▶ **KUTIPAN UNTUK DIBACA**:
TAMIANG MEULIT KA BITIS
TAMIANG MEULIT KA BITIS
OLEH : ENTANG SASTRAATMADJA
Dalam berbagai gambaran kehidupan, “tamiang” adalah simbol kekuatan untuk menjaga hal-hal yang negatif agar tidak sampai mengena kita sebagai umat manusia. Sedangkan “meulit ka bitis” bisa diartikan membelit betis. Dengan demikian peribahasa “tamiang meulit ka bitis” adalah perbuatan buruk akhirnya mencelakakan diri sendiri.
Selanjurnya, bila dicermati dari arti kata per kata adalah :
– tamiang = sejenis bambu yang berukuran kecil
-meulit = melilit
-ka = ke
-bitis = betis
Seperti disebutkan di atas tadi, arti peribahasa tamiang meulit ka bitis sama dengan senjata makan tuan. Yaitu perbuatan buruk yang kembali pada diri si pelaku.
Dalam mengarungi kehidupan, memang kita harus selalu mampu membedakan pengertian “baik dan buruk” dengan pemahanan “benar dan salah”. Ini mutlak dikenali, karena ukuran benar dan salah, hanya merujuk kepada kekuatan berpikir dan kekuatan berperasaan. Berbeda dengan baik dan buruk. Selain dilandasi oleh kekuatan berpikir dan kekuatan berperasaan, makna baik dan buruk akan dilengkapi pula oleh kekuatan berkeyakinan.

(Data pemahaman grafik)
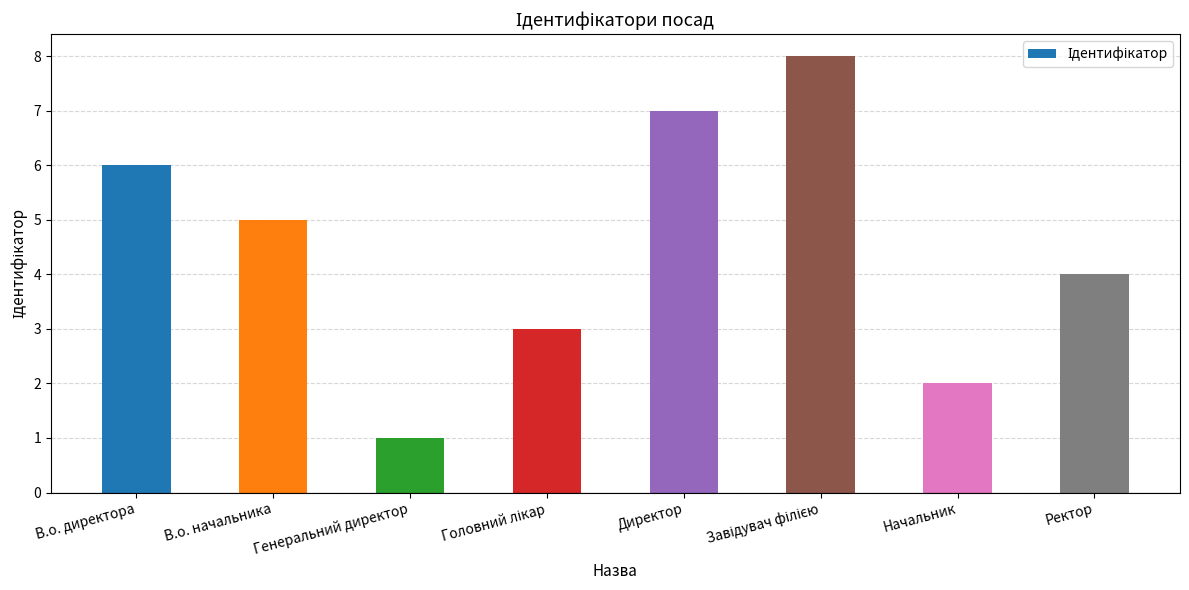

What is the difference between the maximum and minimum values?

7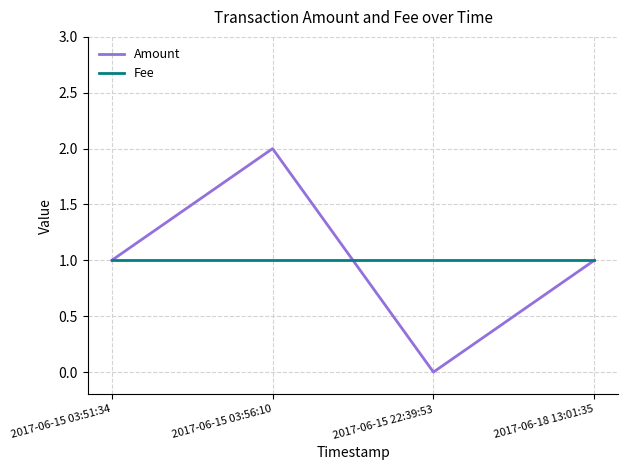

Count the number of data series in this chart.

2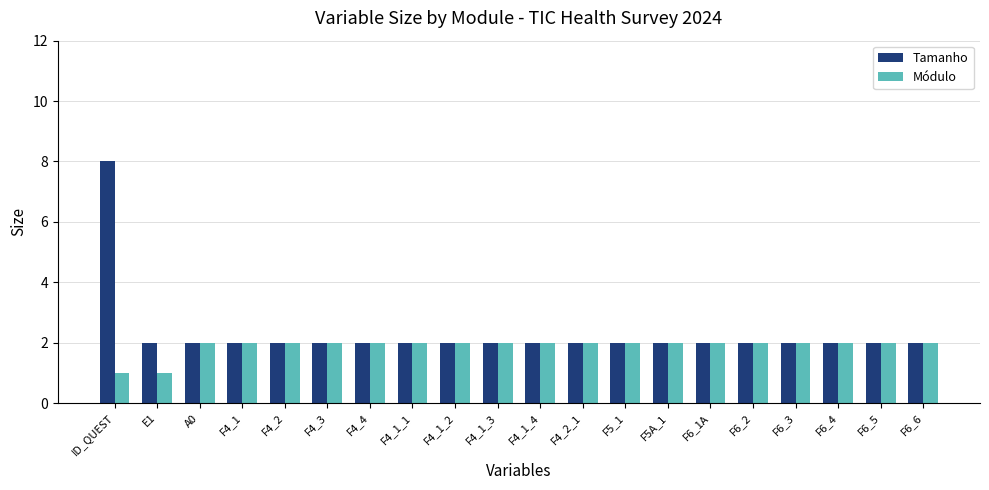

Reading right to left, list all the values displayed in this chart.

Tamanho: 2	2	2	2	2	2	2	2	2	2	2	2	2	2	2	2	2	2	2	8
Módulo: 2	2	2	2	2	2	2	2	2	2	2	2	2	2	2	2	2	2	1	1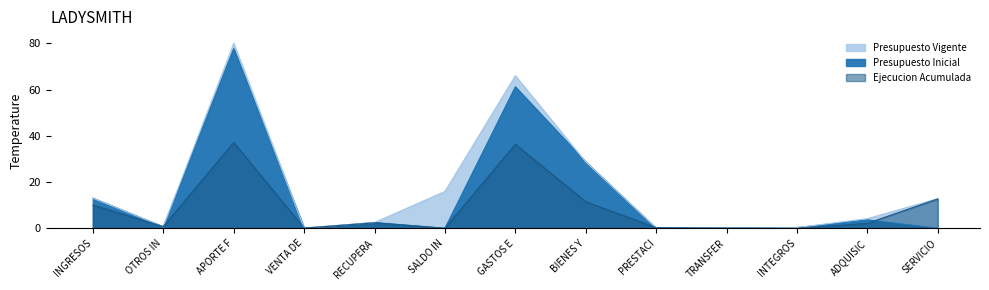

At which label is Presupuesto Vigente closest to 40?

BIENES Y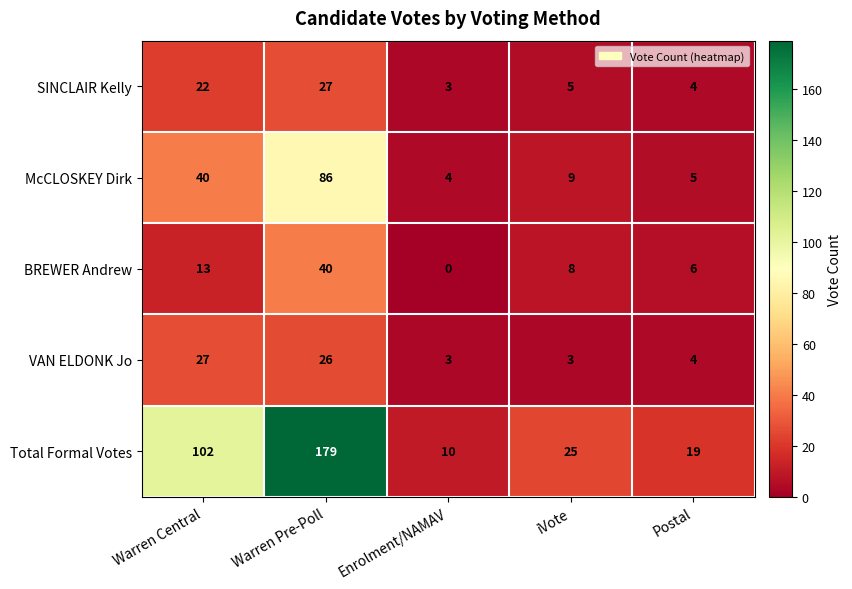

The Total Formal Votes series shows 24 at Warren Central. True or false?

False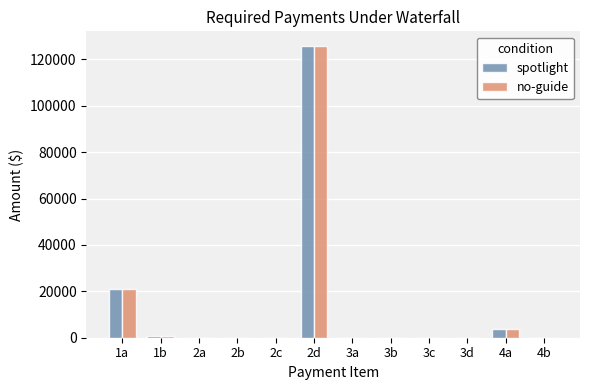

Reading right to left, what are all the values shown in this chart?

spotlight: 4b=0.0	4a=3593.3	3d=0.0	3c=0.0	3b=0.0	3a=0.0	2d=125780.2	2c=0.0	2b=0.0	2a=0.0	1b=755.8	1a=21088.0
no-guide: 4b=0.0	4a=3593.3	3d=0.0	3c=0.0	3b=0.0	3a=0.0	2d=125780.2	2c=0.0	2b=0.0	2a=0.0	1b=755.8	1a=21088.0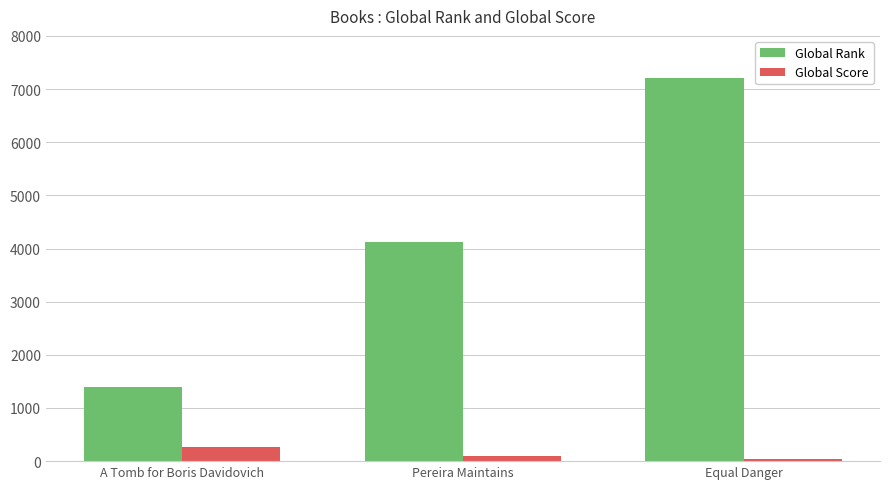

What is the highest value of the Global Rank series?

7202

▶ **TINDAKAN YANG DIPERLUKAN**:
[A] Ringkaslah teks tentang peribahasa tamiang meulit ka bitis dalam dua kalimat.
[B] Tulis ulang bagian teks tentang peribahasa tamiang meulit ka bitis yang dimulai pada "Dalam mengarungi kehidupan, memang" dan berakhir pada "oleh kekuatan berkeyakinan.", lalu tukar "mengarungi" dengan "menjalani".
[C] Jawablah pertanyaan berikut berdasarkan teks tentang peribahasa tamiang meulit ka bitis.
(i) Apa arti kata "tamiang" menurut uraian arti kata per kata?
(ii) Arti peribahasa tamiang meulit ka bitis disebut sama dengan ungkapan apa?
(iii) Selain kekuatan berpikir dan kekuatan berperasaan, makna baik dan buruk dilengkapi pula oleh apa?
Listing di atas tidak diperlukan untuk menyelesaikan tugas apa pun.

▶ **JAWABAN SETIAP TUGAS**:
[A] Peribahasa "tamiang meulit ka bitis", yang secara harfiah berarti bambu kecil melilit ke betis, bermakna perbuatan buruk yang akhirnya mencelakakan diri sendiri, sama dengan senjata makan tuan. Dalam hidup kita harus membedakan baik dan buruk dari benar dan salah, karena benar dan salah hanya merujuk pada kekuatan berpikir dan berperasaan, sedangkan baik dan buruk juga dilengkapi kekuatan berkeyakinan.

[B]
Dalam menjalani kehidupan, memang kita harus selalu mampu membedakan pengertian “baik dan buruk” dengan pemahanan “benar dan salah”. Ini mutlak dikenali, karena ukuran benar dan salah, hanya merujuk kepada kekuatan berpikir dan kekuatan berperasaan. Berbeda dengan baik dan buruk. Selain dilandasi oleh kekuatan berpikir dan kekuatan berperasaan, makna baik dan buruk akan dilengkapi pula oleh kekuatan berkeyakinan.

[C]
(i) Sejenis bambu yang berukuran kecil.
(ii) Senjata makan tuan.
(iii) Kekuatan berkeyakinan.